Stored items from a collection:
⁂
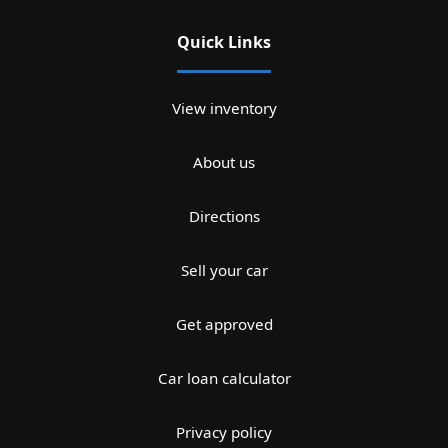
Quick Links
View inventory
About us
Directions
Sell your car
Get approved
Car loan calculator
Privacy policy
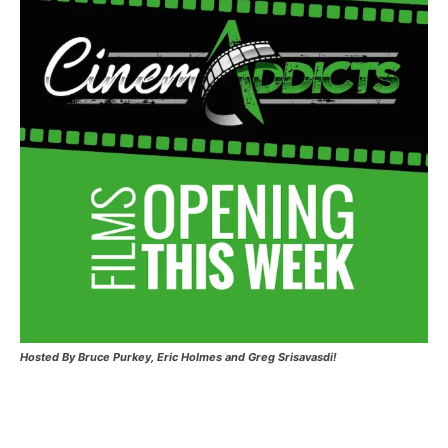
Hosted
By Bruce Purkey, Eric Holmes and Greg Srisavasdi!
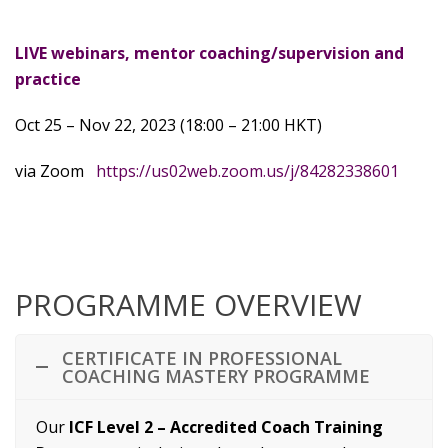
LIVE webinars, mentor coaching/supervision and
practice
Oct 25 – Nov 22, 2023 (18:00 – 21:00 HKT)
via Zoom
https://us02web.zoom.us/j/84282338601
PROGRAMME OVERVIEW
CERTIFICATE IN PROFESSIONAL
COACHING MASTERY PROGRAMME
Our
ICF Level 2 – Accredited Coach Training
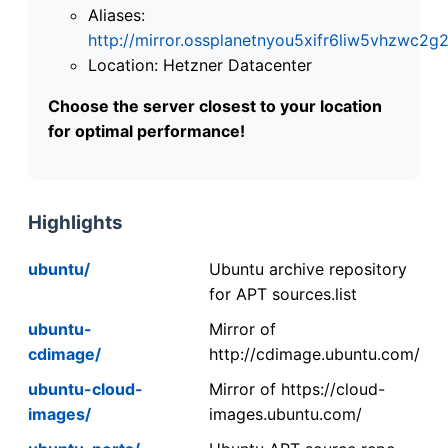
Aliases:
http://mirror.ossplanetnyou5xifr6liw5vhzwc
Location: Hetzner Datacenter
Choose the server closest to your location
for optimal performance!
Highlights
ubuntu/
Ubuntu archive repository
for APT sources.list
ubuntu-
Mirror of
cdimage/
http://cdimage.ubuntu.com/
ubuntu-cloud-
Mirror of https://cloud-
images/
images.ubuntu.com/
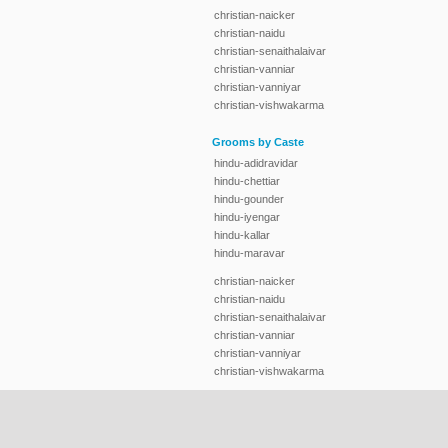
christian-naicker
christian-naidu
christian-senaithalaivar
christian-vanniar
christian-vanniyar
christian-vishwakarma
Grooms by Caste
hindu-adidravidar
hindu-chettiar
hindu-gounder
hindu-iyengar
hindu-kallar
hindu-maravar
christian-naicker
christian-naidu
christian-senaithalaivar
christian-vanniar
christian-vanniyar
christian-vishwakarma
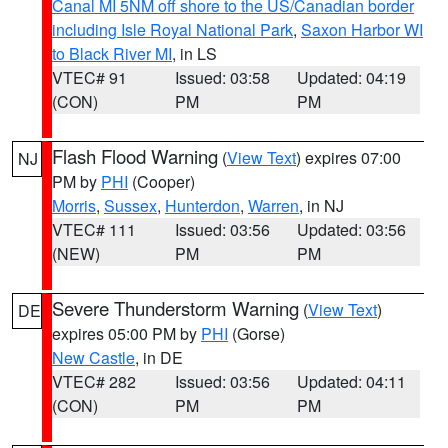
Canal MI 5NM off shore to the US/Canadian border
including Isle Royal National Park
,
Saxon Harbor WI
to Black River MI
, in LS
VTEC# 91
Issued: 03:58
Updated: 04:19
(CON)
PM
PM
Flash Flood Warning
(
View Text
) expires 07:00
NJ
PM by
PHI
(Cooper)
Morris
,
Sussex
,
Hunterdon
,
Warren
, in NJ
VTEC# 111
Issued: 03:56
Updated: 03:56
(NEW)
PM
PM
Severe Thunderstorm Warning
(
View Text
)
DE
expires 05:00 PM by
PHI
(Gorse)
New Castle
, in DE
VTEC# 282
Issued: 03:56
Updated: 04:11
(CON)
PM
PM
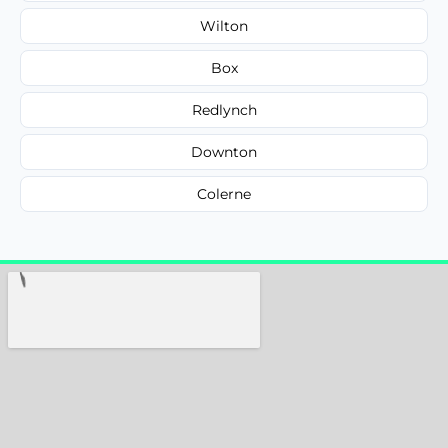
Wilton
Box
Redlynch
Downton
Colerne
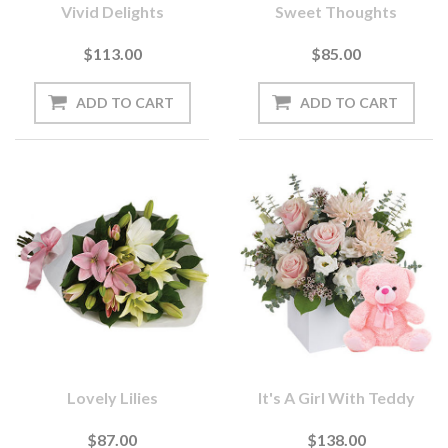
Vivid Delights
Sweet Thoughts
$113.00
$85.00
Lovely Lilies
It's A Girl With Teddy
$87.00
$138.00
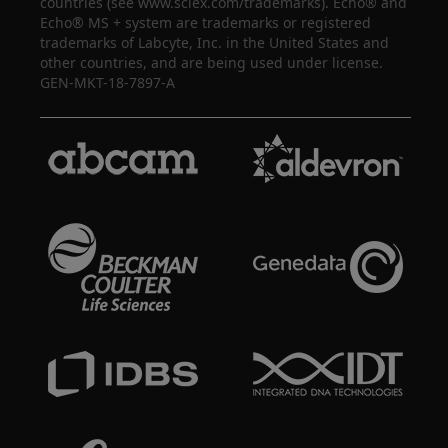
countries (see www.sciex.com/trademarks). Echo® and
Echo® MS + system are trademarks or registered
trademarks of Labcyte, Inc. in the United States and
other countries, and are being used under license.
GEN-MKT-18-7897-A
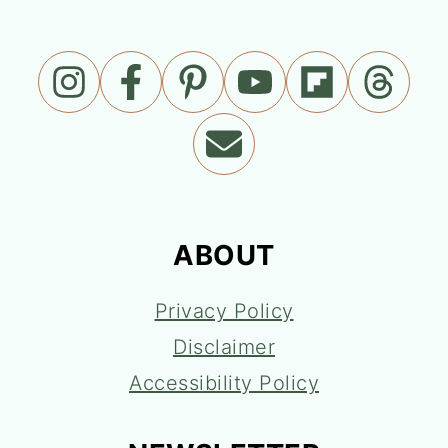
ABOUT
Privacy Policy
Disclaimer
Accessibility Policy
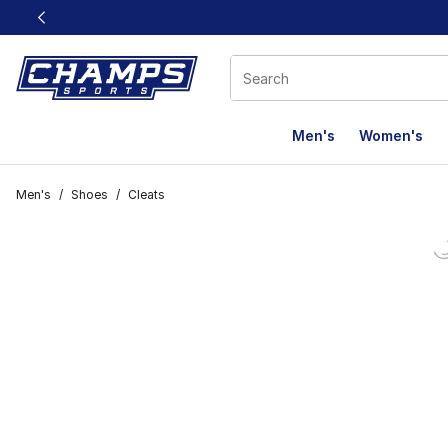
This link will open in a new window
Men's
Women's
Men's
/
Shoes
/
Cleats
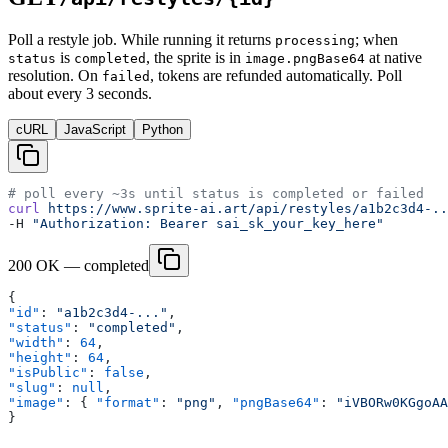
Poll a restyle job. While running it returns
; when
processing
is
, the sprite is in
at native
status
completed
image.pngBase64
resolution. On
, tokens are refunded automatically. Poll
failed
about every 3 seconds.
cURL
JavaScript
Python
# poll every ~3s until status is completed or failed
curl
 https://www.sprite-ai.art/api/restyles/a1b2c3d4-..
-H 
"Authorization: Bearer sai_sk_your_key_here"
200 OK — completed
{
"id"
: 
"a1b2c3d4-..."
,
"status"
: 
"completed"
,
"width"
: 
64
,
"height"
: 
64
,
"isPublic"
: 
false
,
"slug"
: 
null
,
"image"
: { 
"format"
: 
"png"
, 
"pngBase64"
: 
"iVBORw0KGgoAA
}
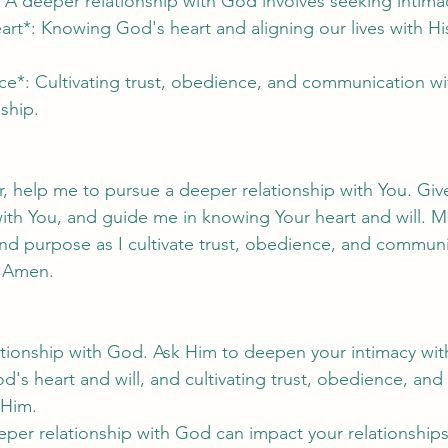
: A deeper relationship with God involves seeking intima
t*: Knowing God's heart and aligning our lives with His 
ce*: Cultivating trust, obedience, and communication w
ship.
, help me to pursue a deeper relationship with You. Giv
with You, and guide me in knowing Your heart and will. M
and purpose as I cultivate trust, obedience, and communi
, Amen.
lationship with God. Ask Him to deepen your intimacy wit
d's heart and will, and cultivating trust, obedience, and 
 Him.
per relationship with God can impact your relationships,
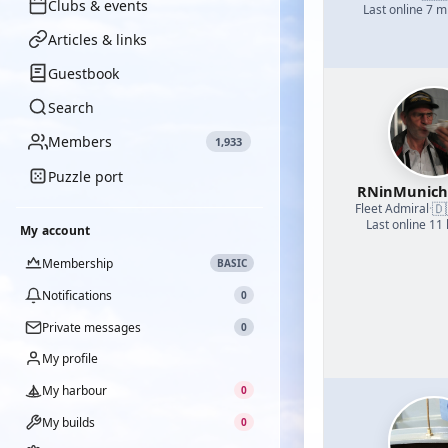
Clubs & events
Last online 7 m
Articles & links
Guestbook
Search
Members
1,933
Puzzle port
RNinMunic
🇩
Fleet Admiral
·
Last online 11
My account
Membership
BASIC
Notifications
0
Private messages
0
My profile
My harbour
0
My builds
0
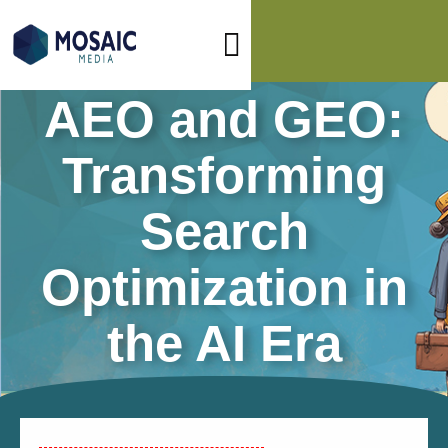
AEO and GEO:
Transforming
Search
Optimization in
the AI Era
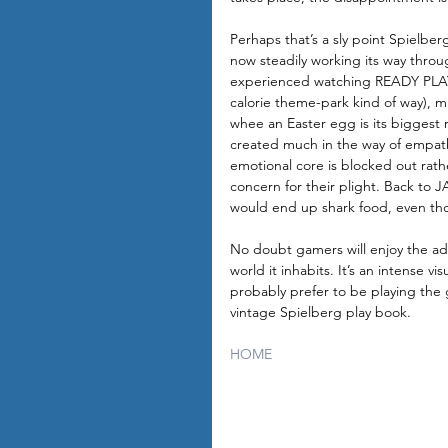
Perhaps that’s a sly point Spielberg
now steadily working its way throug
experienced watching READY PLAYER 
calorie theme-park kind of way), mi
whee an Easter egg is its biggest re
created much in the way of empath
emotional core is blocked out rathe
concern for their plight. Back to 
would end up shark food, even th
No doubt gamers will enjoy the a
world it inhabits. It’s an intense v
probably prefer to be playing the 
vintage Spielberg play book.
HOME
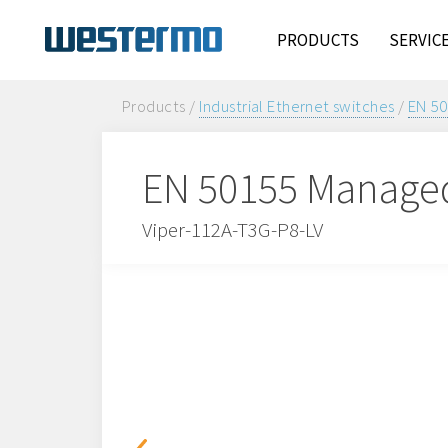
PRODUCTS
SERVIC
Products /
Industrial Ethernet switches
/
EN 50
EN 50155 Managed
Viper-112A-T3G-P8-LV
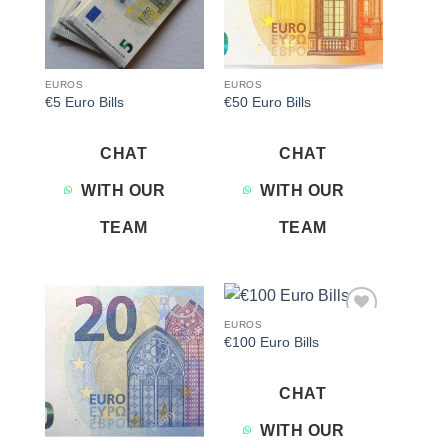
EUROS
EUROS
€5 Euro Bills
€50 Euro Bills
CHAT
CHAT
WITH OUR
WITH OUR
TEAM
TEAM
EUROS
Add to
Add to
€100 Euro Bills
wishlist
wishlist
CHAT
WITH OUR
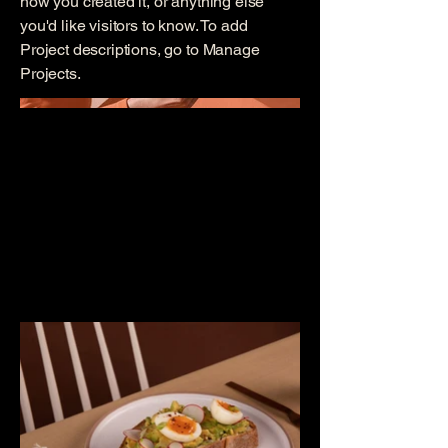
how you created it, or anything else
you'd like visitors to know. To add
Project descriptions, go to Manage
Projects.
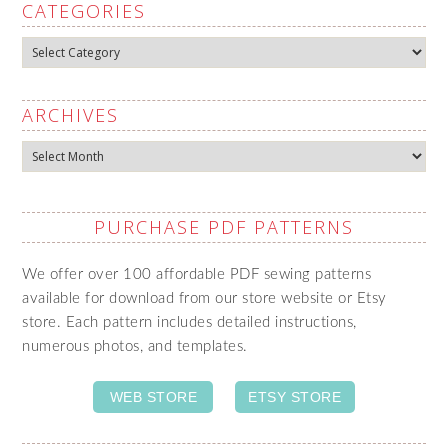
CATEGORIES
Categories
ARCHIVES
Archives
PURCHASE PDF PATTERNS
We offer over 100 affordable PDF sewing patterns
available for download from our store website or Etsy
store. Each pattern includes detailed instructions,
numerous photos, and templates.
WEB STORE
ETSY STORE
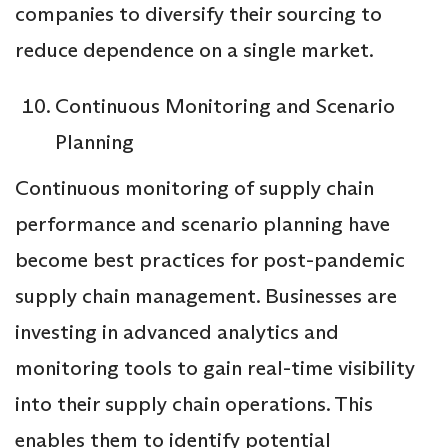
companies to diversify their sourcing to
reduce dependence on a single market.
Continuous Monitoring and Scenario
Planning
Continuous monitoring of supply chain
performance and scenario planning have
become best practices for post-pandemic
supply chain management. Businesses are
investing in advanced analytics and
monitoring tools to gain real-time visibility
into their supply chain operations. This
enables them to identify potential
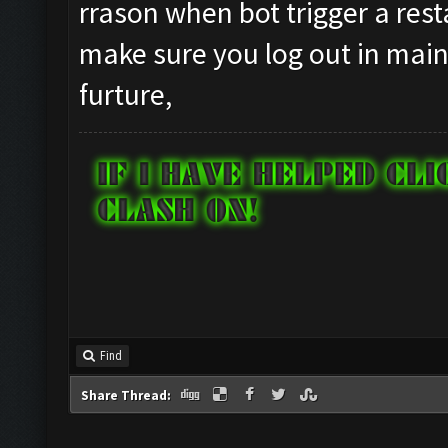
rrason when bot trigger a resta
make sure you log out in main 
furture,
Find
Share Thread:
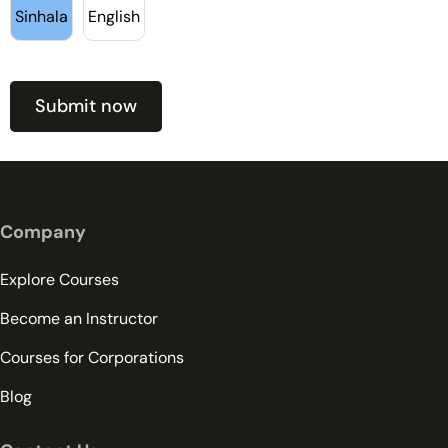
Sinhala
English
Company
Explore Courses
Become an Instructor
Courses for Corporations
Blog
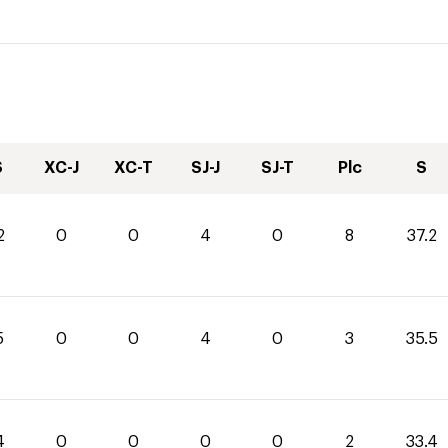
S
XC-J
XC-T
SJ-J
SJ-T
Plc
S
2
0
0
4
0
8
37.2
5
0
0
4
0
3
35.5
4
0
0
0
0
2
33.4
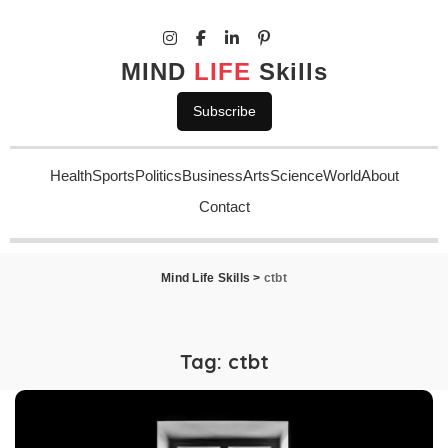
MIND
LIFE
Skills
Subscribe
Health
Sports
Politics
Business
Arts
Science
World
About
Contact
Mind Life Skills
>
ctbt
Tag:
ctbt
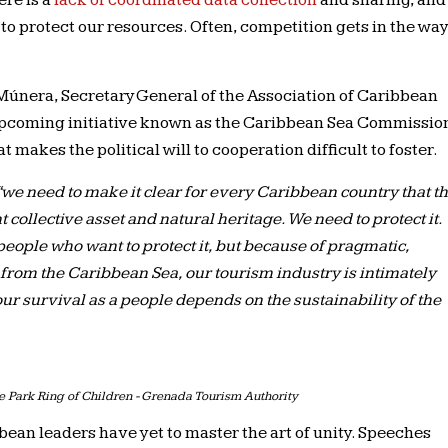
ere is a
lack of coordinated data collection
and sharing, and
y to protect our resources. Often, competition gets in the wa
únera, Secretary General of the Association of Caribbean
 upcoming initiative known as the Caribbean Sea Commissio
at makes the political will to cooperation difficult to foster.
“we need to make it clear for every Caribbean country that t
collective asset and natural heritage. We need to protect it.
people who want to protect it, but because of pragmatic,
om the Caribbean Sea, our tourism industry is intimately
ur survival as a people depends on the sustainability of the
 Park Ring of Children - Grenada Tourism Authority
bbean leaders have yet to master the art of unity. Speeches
⁂
--- HOW TO COMPLETE THIS TASK ---
Take every record and copy it word for word, dropping the pictures.

--- EXERCISE OUTPUT ---
Quick Links
View inventory
About us
Directions
Sell your car
Get approved
Car loan calculator
Privacy policy
Hosted
By Bruce Purkey, Eric Holmes and Greg Srisavasdi!
LIVE webinars, mentor coaching/supervision and
practice
Oct 25 – Nov 22, 2023 (18:00 – 21:00 HKT)
via Zoom
https://us02web.zoom.us/j/84282338601
PROGRAMME OVERVIEW
CERTIFICATE IN PROFESSIONAL
COACHING MASTERY PROGRAMME
Our
ICF Level 2 – Accredited Coach Training
Aliases:
http://mirror.ossplanetnyou5xifr6liw5vhzwc
Location: Hetzner Datacenter
Choose the server closest to your location
for optimal performance!
Highlights
ubuntu/
Ubuntu archive repository
for APT sources.list
ubuntu-
Mirror of
cdimage/
http://cdimage.ubuntu.com/
ubuntu-cloud-
Mirror of https://cloud-
images/
images.ubuntu.com/
christian-naicker
christian-naidu
christian-senaithalaivar
christian-vanniar
christian-vanniyar
christian-vishwakarma
Grooms by Caste
hindu-adidravidar
hindu-chettiar
hindu-gounder
hindu-iyengar
hindu-kallar
hindu-maravar
christian-naicker
christian-naidu
christian-senaithalaivar
christian-vanniar
christian-vanniyar
christian-vishwakarma
Canal MI 5NM off shore to the US/Canadian border
including Isle Royal National Park
,
Saxon Harbor WI
to Black River MI
, in LS
VTEC# 91
Issued: 03:58
Updated: 04:19
(CON)
PM
PM
Flash Flood Warning
(
View Text
) expires 07:00
NJ
PM by
PHI
(Cooper)
Morris
,
Sussex
,
Hunterdon
,
Warren
, in NJ
VTEC# 111
Issued: 03:56
Updated: 03:56
(NEW)
PM
PM
Severe Thunderstorm Warning
(
View Text
)
DE
expires 05:00 PM by
PHI
(Gorse)
New Castle
, in DE
VTEC# 282
Issued: 03:56
Updated: 04:11
(CON)
PM
PM
Wilton
Box
Redlynch
Downton
Colerne
Vivid Delights
Sweet Thoughts
$113.00
$85.00
Lovely Lilies
It's A Girl With Teddy
$87.00
$138.00
countries (see www.sciex.com/trademarks). Echo® and
Echo® MS + system are trademarks or registered
trademarks of Labcyte, Inc. in the United States and
other countries, and are being used under license.
GEN-MKT-18-7897-A
ABOUT
Privacy Policy
Disclaimer
Accessibility Policy
This link will open in a new window
Men's
Women's
Men's
/
Shoes
/
Cleats
Poll a restyle job. While running it returns
; when
processing
is
, the sprite is in
at native
status
completed
image.pngBase64
resolution. On
, tokens are refunded automatically. Poll
failed
about every 3 seconds.
cURL
JavaScript
Python
# poll every ~3s until status is completed or failed
curl
 https://www.sprite-ai.art/api/restyles/a1b2c3d4-..
-H 
"Authorization: Bearer sai_sk_your_key_here"
200 OK — completed
{
"id"
: 
"a1b2c3d4-..."
,
"status"
: 
"completed"
,
"width"
: 
64
,
"height"
: 
64
,
"isPublic"
: 
false
,
"slug"
: 
null
,
"image"
: { 
"format"
: 
"png"
, 
"pngBase64"
: 
"iVBORw0KGgoAA
}
: A deeper relationship with God involves seeking intima
t*: Knowing God's heart and aligning our lives with His 
ce*: Cultivating trust, obedience, and communication w
ship.
, help me to pursue a deeper relationship with You. Giv
with You, and guide me in knowing Your heart and will. M
and purpose as I cultivate trust, obedience, and communi
, Amen.
lationship with God. Ask Him to deepen your intimacy wit
d's heart and will, and cultivating trust, obedience, and 
 Him.
per relationship with God can impact your relationships,
Clubs & events
Last online 7 m
Articles & links
Guestbook
Search
Members
1,933
Puzzle port
RNinMunic
🇩
Fleet Admiral
·
Last online 11
My account
Membership
BASIC
Notifications
0
Private messages
0
My profile
My harbour
0
My builds
0
AEO and GEO:
Transforming
Search
Optimization in
the AI Era
Perhaps that’s a sly point Spielberg
now steadily working its way throug
experienced watching READY PLAYER 
calorie theme-park kind of way), mi
whee an Easter egg is its biggest re
created much in the way of empath
emotional core is blocked out rathe
concern for their plight. Back to 
would end up shark food, even th
No doubt gamers will enjoy the a
world it inhabits. It’s an intense v
probably prefer to be playing the 
vintage Spielberg play book.
HOME
PRODUCTS
SERVIC
Products /
Industrial Ethernet switches
/
EN 50
EN 50155 Managed
Viper-112A-T3G-P8-LV
EUROS
EUROS
€5 Euro Bills
€50 Euro Bills
CHAT
CHAT
WITH OUR
WITH OUR
TEAM
TEAM
EUROS
Add to
Add to
€100 Euro Bills
wishlist
wishlist
CHAT
WITH OUR
how you created it, or anything else
you'd like visitors to know. To add
Project descriptions, go to Manage
Projects.
CATEGORIES
Categories
ARCHIVES
Archives
PURCHASE PDF PATTERNS
We offer over 100 affordable PDF sewing patterns
available for download from our store website or Etsy
store. Each pattern includes detailed instructions,
numerous photos, and templates.
WEB STORE
ETSY STORE
companies to diversify their sourcing to
reduce dependence on a single market.
Continuous Monitoring and Scenario
Planning
Continuous monitoring of supply chain
performance and scenario planning have
become best practices for post-pandemic
supply chain management. Businesses are
investing in advanced analytics and
monitoring tools to gain real-time visibility
into their supply chain operations. This
enables them to identify potential
rrason when bot trigger a resta
make sure you log out in main 
furture,
Find
Share Thread:
Sinhala
English
Company
Explore Courses
Become an Instructor
Courses for Corporations
Blog
S
XC-J
XC-T
SJ-J
SJ-T
Plc
S
2
0
0
4
0
8
37.2
5
0
0
4
0
3
35.5
4
0
0
0
0
2
33.4
MIND
LIFE
Skills
Subscribe
Health
Sports
Politics
Business
Arts
Science
World
About
Contact
Mind Life Skills
>
ctbt
Tag:
ctbt
ere is a
lack of coordinated data collection
and sharing, and
y to protect our resources. Often, competition gets in the wa
únera, Secretary General of the Association of Caribbean
 upcoming initiative known as the Caribbean Sea Commissio
at makes the political will to cooperation difficult to foster.
“we need to make it clear for every Caribbean country that t
collective asset and natural heritage. We need to protect it.
people who want to protect it, but because of pragmatic,
om the Caribbean Sea, our tourism industry is intimately
ur survival as a people depends on the sustainability of the
 Park Ring of Children - Grenada Tourism Authority
bbean leaders have yet to master the art of unity. Speeches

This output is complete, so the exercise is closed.